■ Text to read ■
::::
Remember to agree to the Terms and Conditions of every dataset you intend to download.

In [None]:
# If you have already setup your .cdsapirc file you can leave this as None
cdsapi_key = None
cdsapi_url = "https://cds.climate.copernicus.eu/api"

## Create a function to handle the data download

The data can be downloaded from the PECD CDS download form, by ticking the boxes of interest. Once all the required information is manually selected, scroll to the bottom of the form and click on "Show API request". This will reveal a code block that can be copied and pasted directly into a cell of your Jupyter Notebook. This step has already been done for you in the cell below, but if you'd like to try it yourself, visit the [CDS download form](https://cds.climate.copernicus.eu/datasets/sis-energy-pecd?tab=download).
::::
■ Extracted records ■
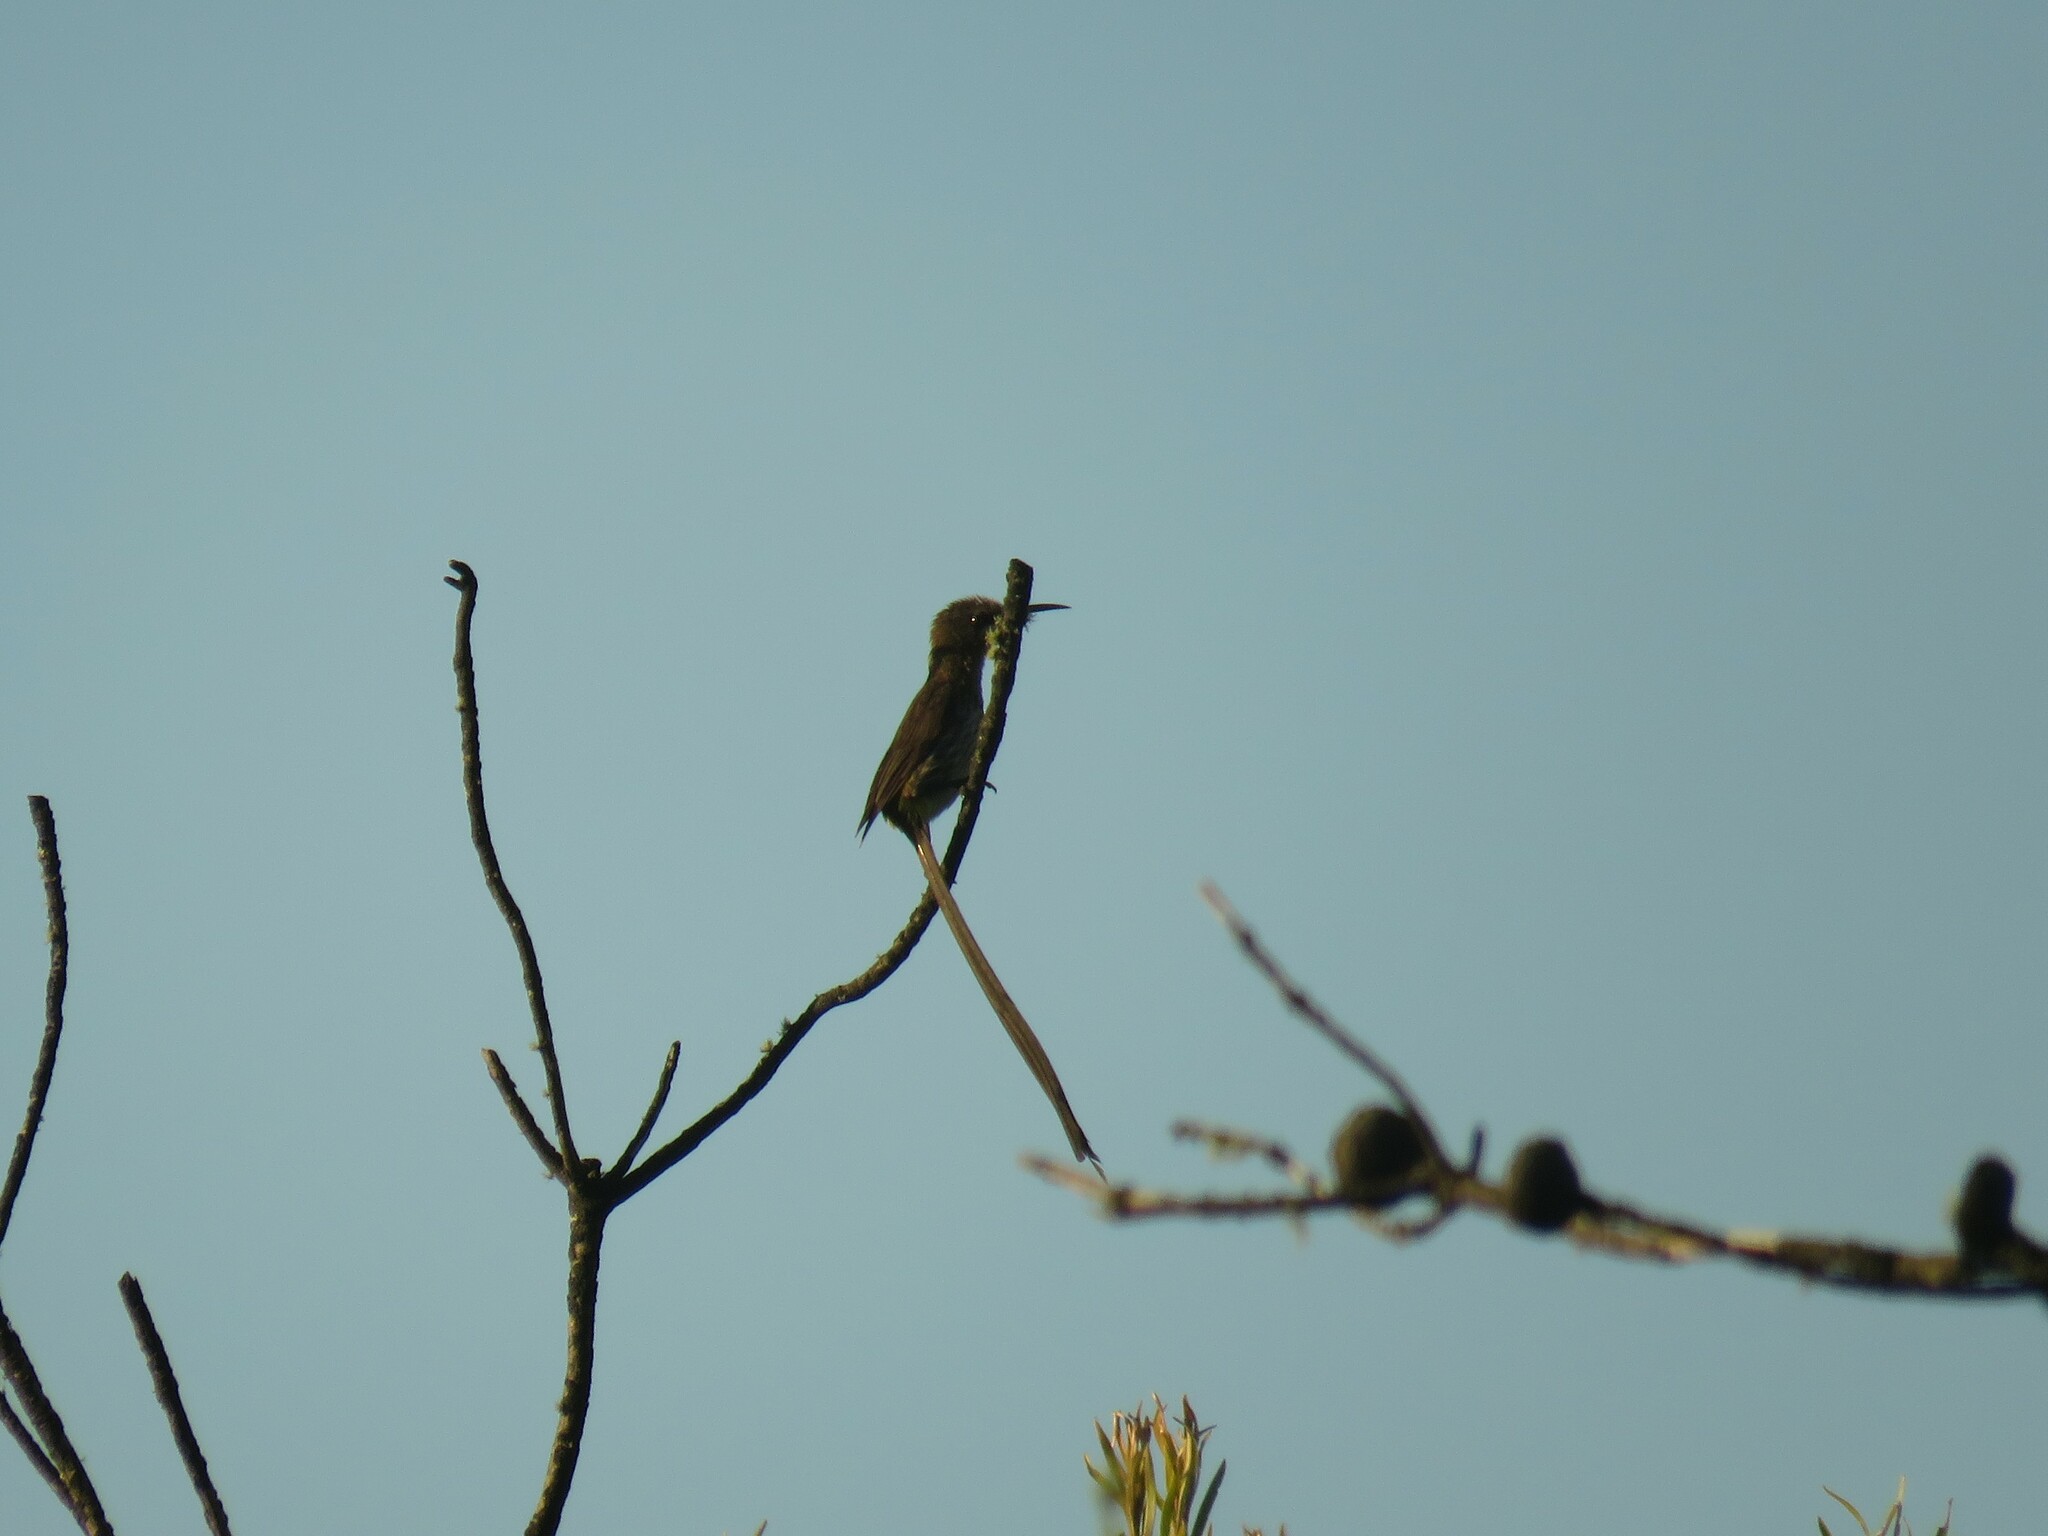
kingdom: Animalia
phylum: Chordata
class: Aves
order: Passeriformes
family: Promeropidae
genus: Promerops
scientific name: Promerops cafer
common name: Cape sugarbird
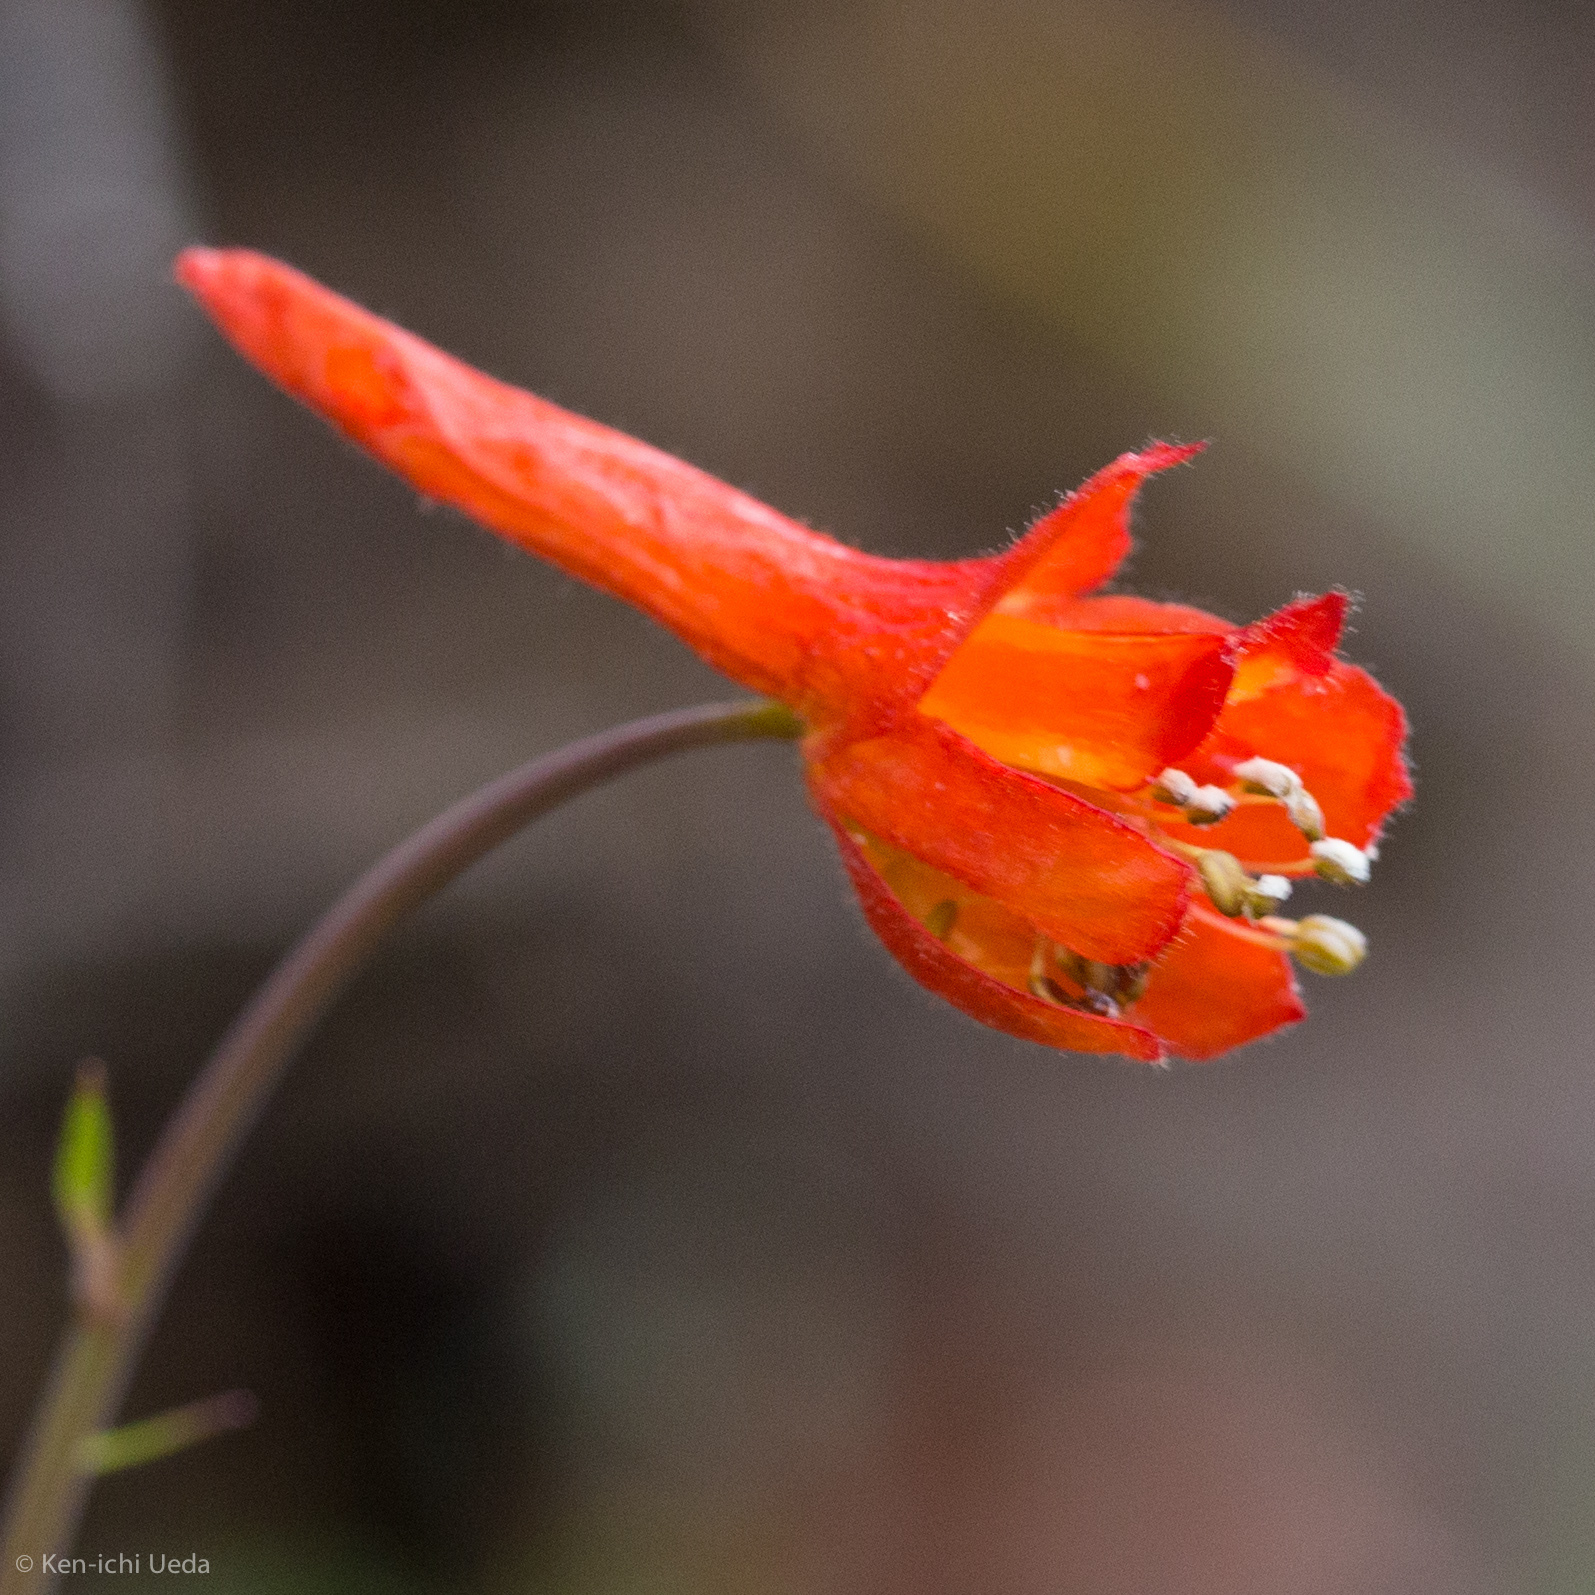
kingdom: Plantae
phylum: Tracheophyta
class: Magnoliopsida
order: Ranunculales
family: Ranunculaceae
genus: Delphinium
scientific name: Delphinium nudicaule
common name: Red larkspur
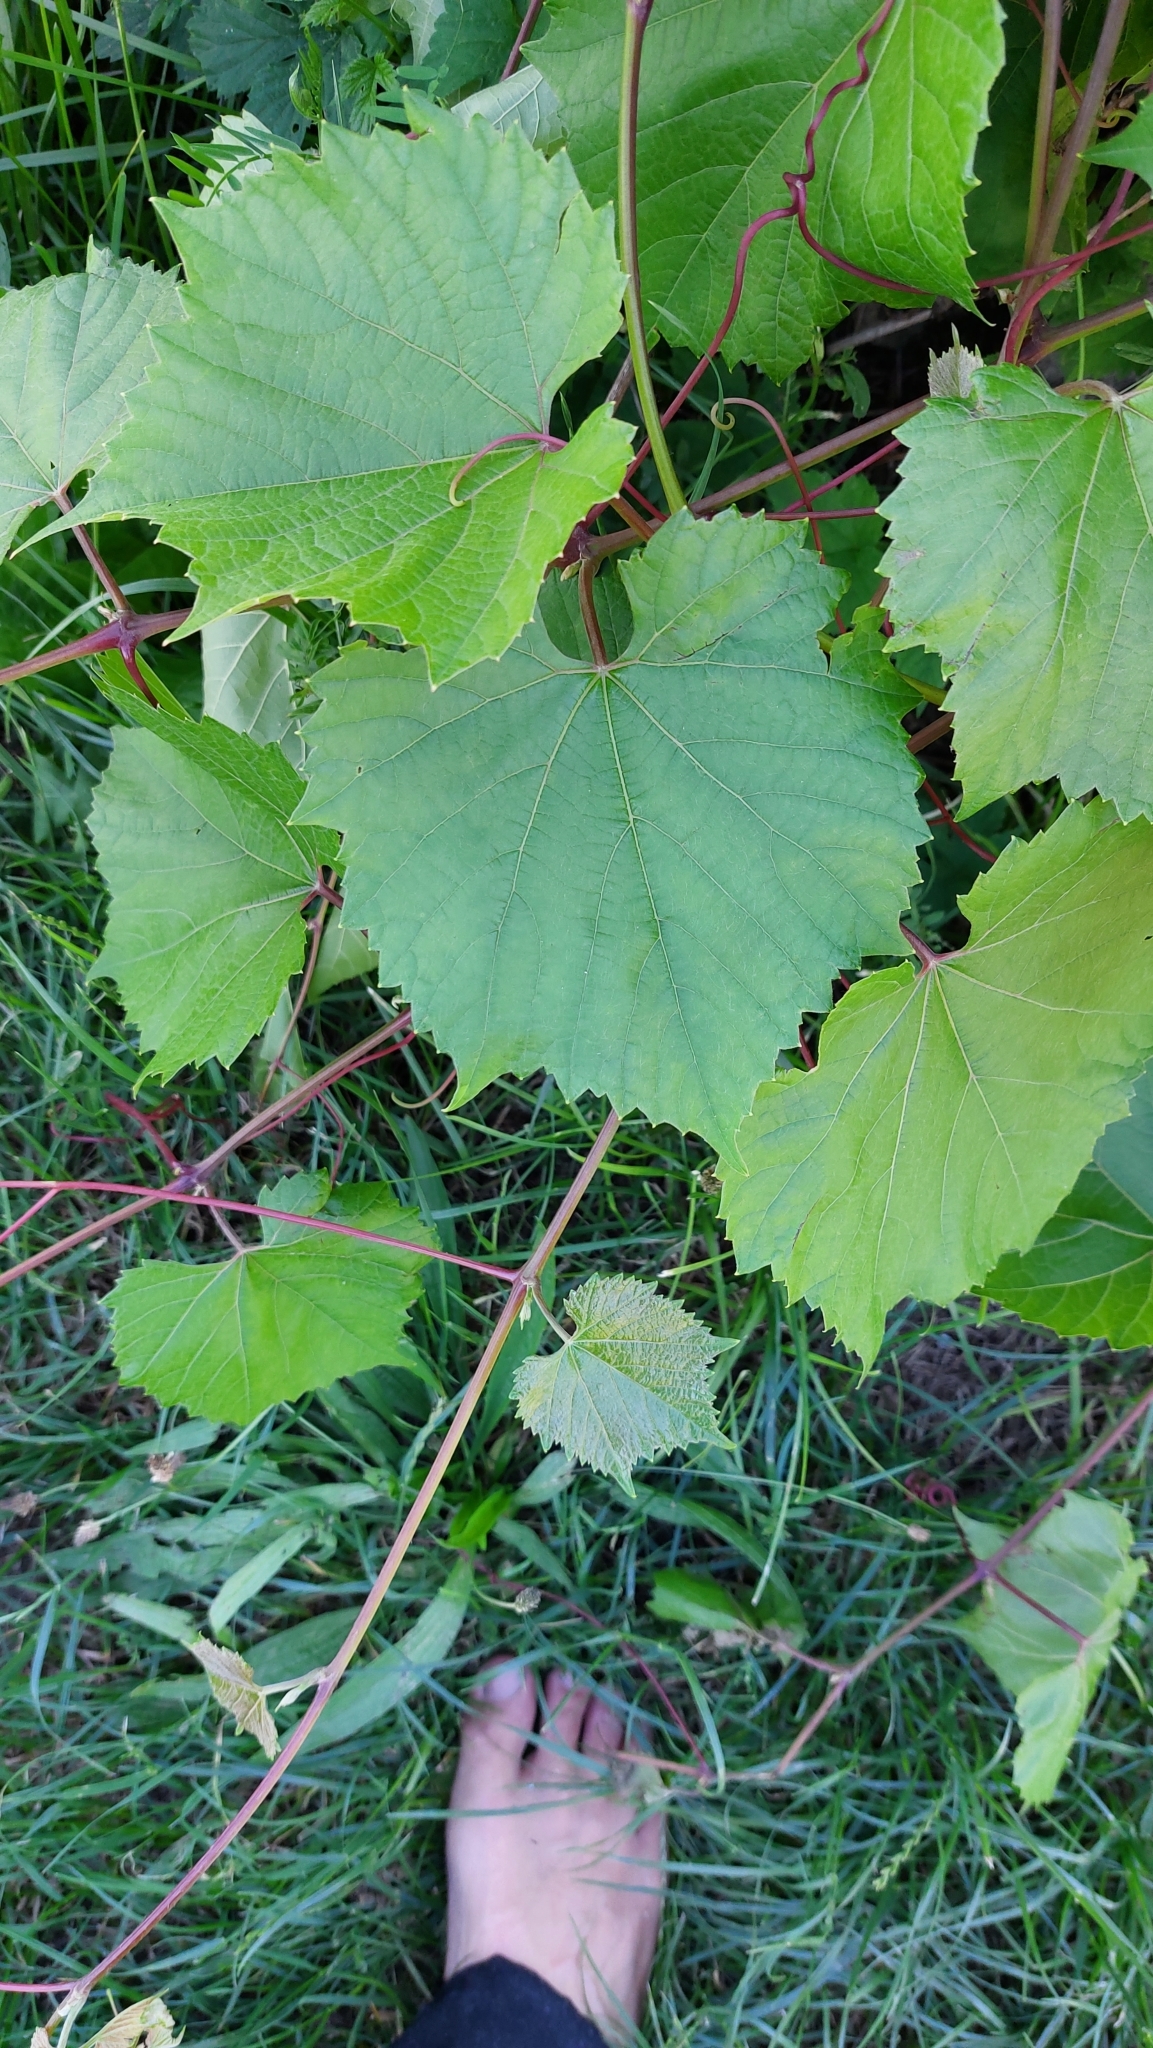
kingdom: Plantae
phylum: Tracheophyta
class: Magnoliopsida
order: Vitales
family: Vitaceae
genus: Vitis
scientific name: Vitis vinifera
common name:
::::
■ Job ■
List, in order, the actions the text above on downloading the PECD data describes for getting an API request from the PECD CDS download form and using it in a notebook.

■ Worked answer ■
1. Tick the boxes of interest on the form.
2. Once all the required information is selected, scroll to the bottom of the form.
3. Click on "Show API request" to reveal a code block.
4. Copy the code block and paste it directly into a cell of the Jupyter Notebook.